Extract only the lines running from the top of the entries to the line that holds "right elbow: (326, 263)". Include that line and omit the pictures.

- _Input data_:

+ + + + + + +

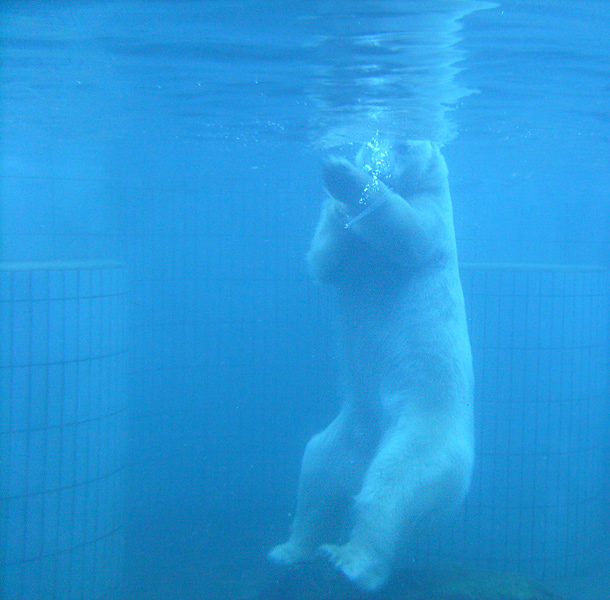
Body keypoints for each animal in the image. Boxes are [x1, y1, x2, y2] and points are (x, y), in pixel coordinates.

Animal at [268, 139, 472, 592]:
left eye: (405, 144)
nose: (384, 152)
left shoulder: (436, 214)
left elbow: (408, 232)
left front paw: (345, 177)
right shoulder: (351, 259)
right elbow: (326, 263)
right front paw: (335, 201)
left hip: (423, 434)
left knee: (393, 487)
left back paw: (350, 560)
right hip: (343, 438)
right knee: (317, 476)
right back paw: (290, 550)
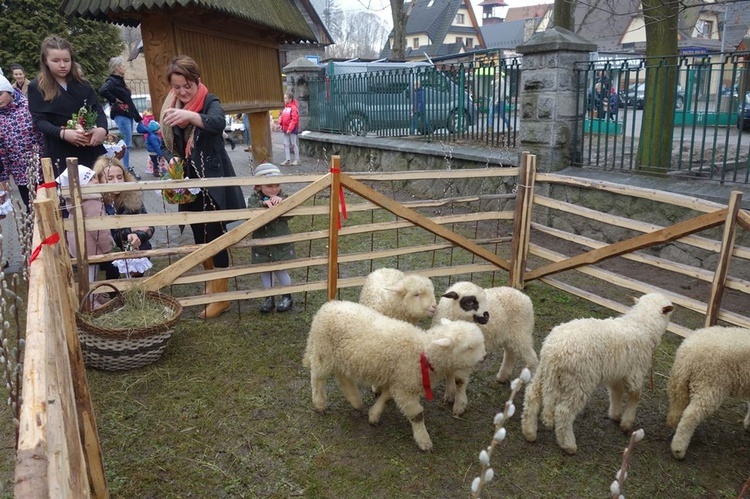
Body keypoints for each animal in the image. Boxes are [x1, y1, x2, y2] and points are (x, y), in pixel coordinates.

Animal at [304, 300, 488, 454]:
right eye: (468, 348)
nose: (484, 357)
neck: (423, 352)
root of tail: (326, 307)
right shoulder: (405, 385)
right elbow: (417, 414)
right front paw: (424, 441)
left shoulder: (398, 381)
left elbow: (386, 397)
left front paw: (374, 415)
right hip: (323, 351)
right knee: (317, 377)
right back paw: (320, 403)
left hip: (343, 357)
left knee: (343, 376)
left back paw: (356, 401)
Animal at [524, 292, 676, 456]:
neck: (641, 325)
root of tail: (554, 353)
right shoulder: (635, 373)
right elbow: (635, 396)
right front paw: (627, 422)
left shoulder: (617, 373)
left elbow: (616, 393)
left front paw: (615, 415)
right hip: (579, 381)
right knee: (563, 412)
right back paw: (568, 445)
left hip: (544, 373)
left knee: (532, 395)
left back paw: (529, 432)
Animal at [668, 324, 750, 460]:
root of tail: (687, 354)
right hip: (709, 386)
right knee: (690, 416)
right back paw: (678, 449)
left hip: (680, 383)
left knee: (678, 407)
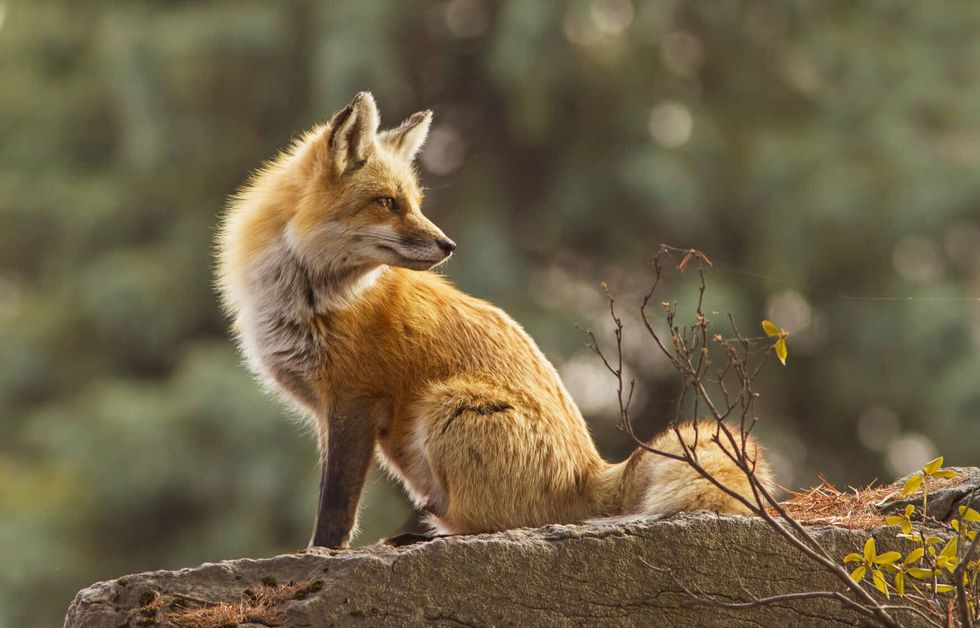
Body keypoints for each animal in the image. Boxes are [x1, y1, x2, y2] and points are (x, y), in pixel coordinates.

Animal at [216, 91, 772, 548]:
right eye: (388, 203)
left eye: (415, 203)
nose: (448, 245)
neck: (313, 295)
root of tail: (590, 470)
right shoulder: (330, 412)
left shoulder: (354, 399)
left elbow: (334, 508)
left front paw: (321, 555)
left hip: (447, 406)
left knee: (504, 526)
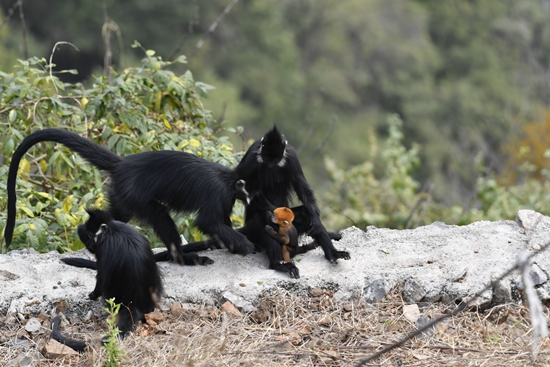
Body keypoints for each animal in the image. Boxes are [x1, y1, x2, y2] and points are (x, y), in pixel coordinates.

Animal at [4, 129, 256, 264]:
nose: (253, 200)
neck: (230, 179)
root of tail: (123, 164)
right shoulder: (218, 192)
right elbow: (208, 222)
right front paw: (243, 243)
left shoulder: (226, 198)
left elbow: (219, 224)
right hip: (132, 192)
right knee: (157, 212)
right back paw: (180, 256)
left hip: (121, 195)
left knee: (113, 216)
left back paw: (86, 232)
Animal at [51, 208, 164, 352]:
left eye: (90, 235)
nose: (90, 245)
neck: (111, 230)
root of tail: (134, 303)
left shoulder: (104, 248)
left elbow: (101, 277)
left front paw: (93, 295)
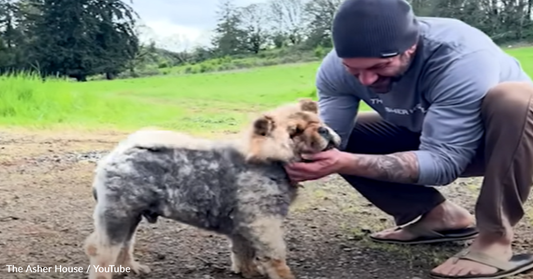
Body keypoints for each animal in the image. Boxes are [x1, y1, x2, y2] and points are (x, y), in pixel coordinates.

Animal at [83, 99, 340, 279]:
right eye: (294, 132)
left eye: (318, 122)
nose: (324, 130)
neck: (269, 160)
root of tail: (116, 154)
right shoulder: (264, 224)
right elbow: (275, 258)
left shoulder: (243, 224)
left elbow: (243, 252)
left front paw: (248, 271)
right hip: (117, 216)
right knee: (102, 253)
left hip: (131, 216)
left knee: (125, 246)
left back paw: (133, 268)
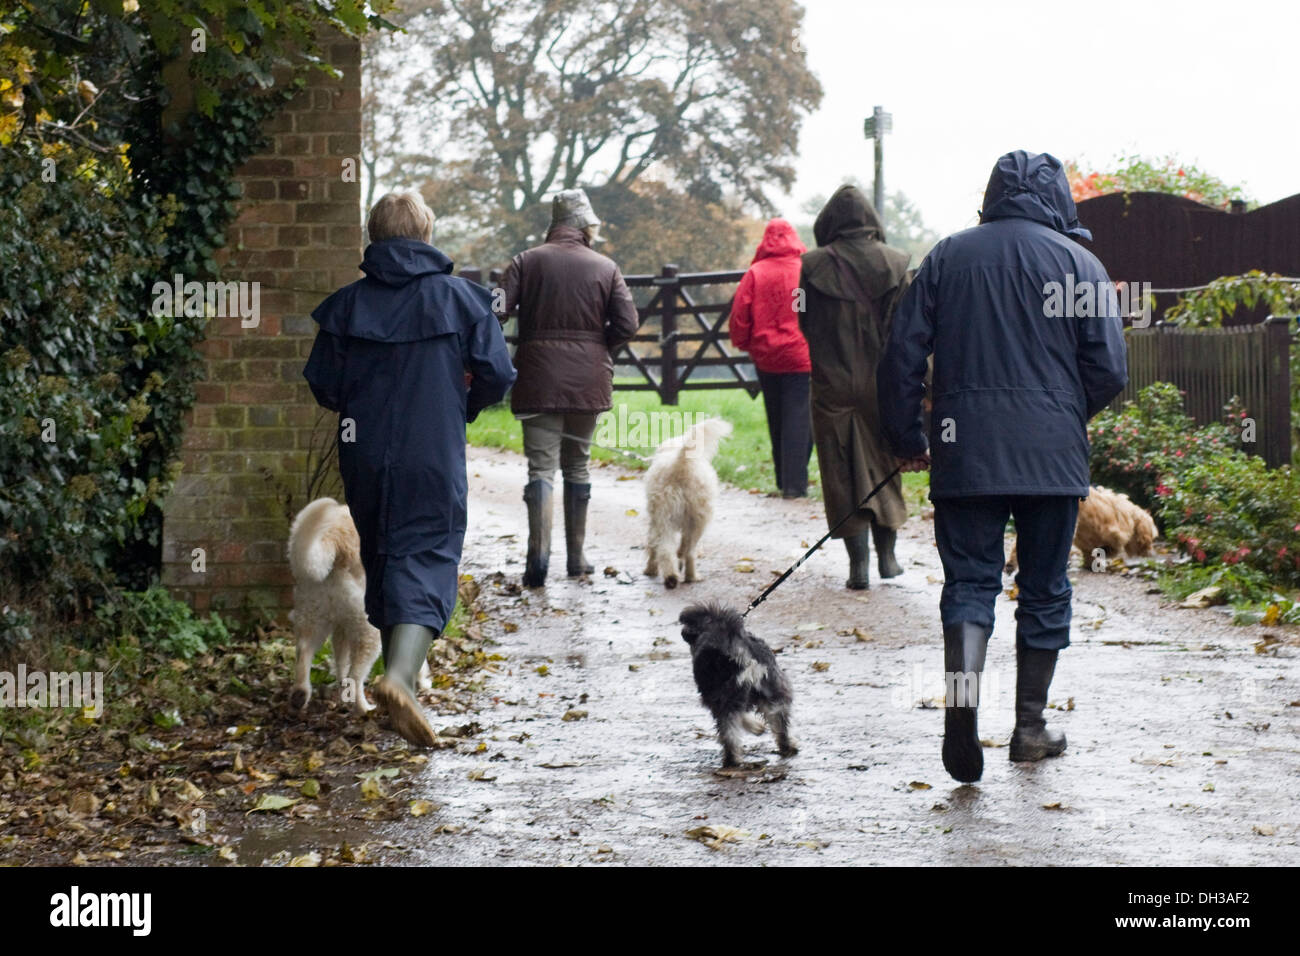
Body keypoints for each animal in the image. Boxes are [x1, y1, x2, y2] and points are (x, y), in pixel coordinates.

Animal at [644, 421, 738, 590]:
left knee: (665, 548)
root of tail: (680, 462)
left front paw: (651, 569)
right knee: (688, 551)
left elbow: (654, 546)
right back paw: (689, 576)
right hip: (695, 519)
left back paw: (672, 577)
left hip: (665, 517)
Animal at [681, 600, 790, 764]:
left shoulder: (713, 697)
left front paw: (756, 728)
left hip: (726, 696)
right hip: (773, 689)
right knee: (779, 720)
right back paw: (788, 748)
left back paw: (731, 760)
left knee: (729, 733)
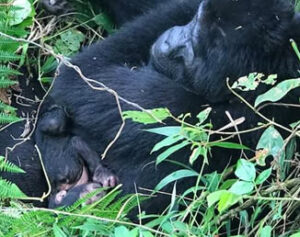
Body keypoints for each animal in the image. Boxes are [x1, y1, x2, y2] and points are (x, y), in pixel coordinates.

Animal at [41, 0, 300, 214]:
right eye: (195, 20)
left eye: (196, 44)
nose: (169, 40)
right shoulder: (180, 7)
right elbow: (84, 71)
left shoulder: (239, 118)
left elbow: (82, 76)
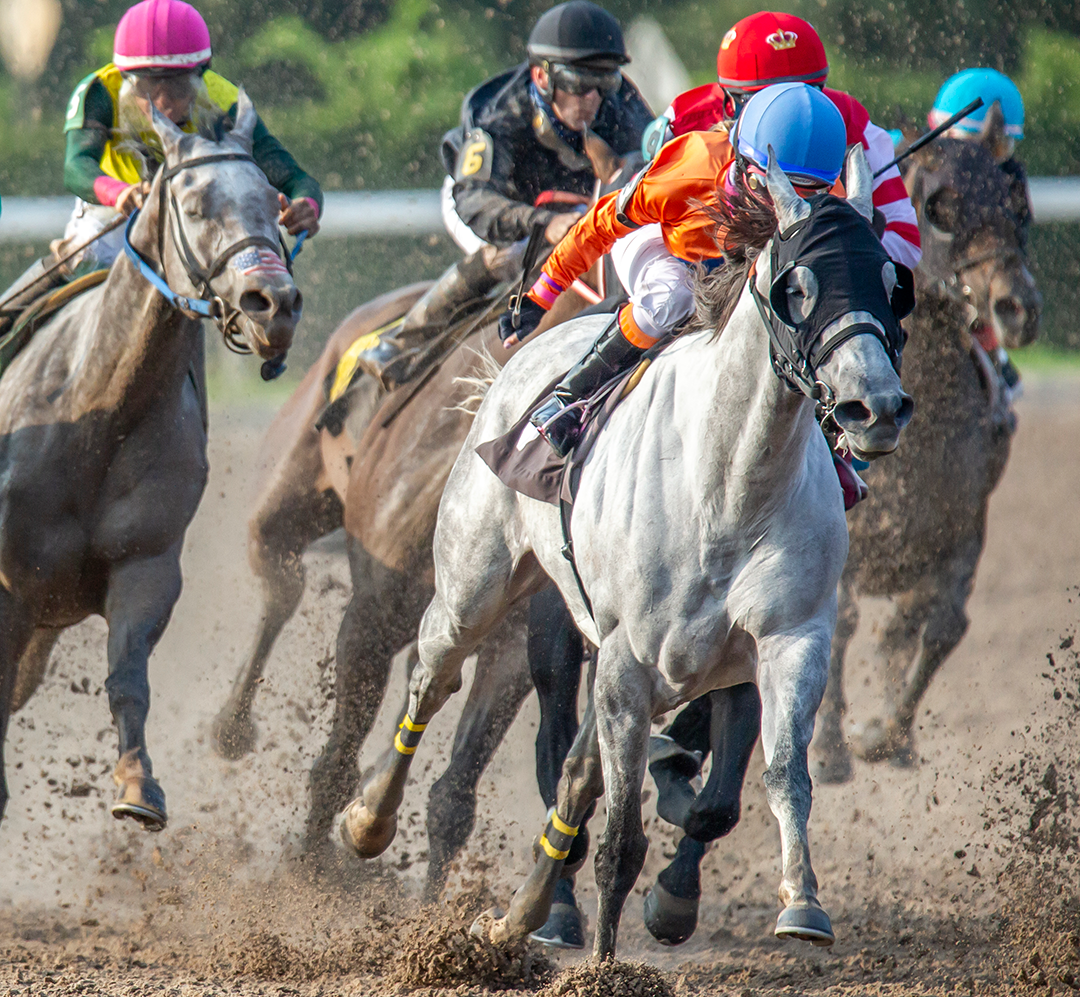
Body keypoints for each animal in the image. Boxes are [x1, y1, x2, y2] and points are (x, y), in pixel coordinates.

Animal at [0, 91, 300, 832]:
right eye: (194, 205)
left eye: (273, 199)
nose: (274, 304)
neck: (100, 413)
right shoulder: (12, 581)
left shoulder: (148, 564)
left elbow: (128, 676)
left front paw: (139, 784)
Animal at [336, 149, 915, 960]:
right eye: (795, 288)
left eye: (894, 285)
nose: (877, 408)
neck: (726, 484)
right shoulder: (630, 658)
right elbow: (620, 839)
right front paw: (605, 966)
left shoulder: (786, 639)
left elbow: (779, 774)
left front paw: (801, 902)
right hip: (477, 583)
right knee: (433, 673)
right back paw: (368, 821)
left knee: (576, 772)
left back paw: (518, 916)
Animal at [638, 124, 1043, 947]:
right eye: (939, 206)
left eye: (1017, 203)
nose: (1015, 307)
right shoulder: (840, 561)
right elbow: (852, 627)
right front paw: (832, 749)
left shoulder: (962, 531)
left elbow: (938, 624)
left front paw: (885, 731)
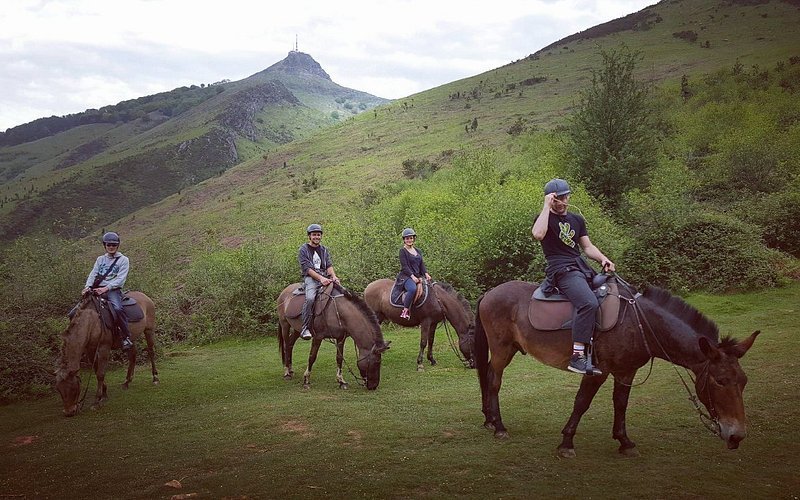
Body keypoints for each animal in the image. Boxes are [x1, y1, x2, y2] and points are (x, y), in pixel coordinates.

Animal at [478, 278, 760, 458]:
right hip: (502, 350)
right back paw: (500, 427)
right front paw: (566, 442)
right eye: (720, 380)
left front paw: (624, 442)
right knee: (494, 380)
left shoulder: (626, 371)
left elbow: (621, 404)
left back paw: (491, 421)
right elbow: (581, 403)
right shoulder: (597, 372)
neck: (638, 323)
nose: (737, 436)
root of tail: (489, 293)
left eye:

+ + + + + + +

- _Answer section_:
Body keypoints for each animal in the image. Boxes are [x1, y1, x2, y2] and points are (x, y), in pixel coordinates.

Animal at [268, 139, 472, 592]:
left eye: (405, 144)
nose: (384, 152)
left shoulder: (436, 214)
left elbow: (408, 232)
left front paw: (345, 177)
right shoulder: (351, 259)
right elbow: (326, 263)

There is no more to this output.